The epitome of the show is two bricks set in an unfinished box, located in the upper right corner of the wall installation, which was left that way so as not to disturb the gallery’s wall-mounted motion detector. One brick was picked up more than a decade ago, unearthed during roadwork in the Cass Corridor. In the center is the name of its manufacturer, “Hocking Block.” The other brick, freshly retrieved from the smoking ruins of the Studebaker plant, was found on a return trip after the fire. As if in fulfillment of a vision quest, the companion is embossed with the name of the brickmaker, “Snider.”

The mash-up of modern and romantic in “Relics” links Hocking and Snider to ’60s artists like the late Robert Smithson, currently featured at the Whitney Museum in New York City. Besides pioneering earthworks and other avant-garde art practices, Smithson, a Catholic, also painted spiritual subjects and sometimes conflated both tendencies.

Not wanting to merely rehash where they’ve already been, Hocking and Snider augment “Relics” with newer pieces each of the artists has been doing on his own. Installed in the other half of the gallery, the two bodies of work reveal the artists’ different sensibilities.

Hocking has a more formalistic bent. He presents a series of digital photographs enlarged from color slides found in an abandoned building on Canfield that was once probably a processing lab. Severely damaged by exposure to the elements, the images of bland office scenes, church interiors and nature are barely discernible through the deterioration that has taken place over the years. Hocking meticulously adjusted the images in Photoshop to render them as accurately as possible in keeping with the adage “what you see is what you see,” even if in this case you really don’t.
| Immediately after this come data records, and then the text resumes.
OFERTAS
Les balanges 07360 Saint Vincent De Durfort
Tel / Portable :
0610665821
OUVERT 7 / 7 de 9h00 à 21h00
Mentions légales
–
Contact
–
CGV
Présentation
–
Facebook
Snider is more the expressionist. He has dipped household discards in pastel green, blue, rose and beige paints reminiscent of the Martha Stewart Living collection, though the paint actually came from a trash pile. Whereas Hocking focuses on surface effects, Snider seems to want to unlock the meaning of the things embedded deep inside layers of latex pigment. A lone roller skate, a broken rake and a weather-beaten fence post are props in who knows what domestic drama.

Relics and Other Works is especially noteworthy because most galleries fill their summer schedules with odds and ends. This show is major league.

 

Scott Hocking and Clinton Snider: Relics & Other Works runs through Aug. 13 at Artcite, 109 University Ave. W., Windsor; 519-977-6564.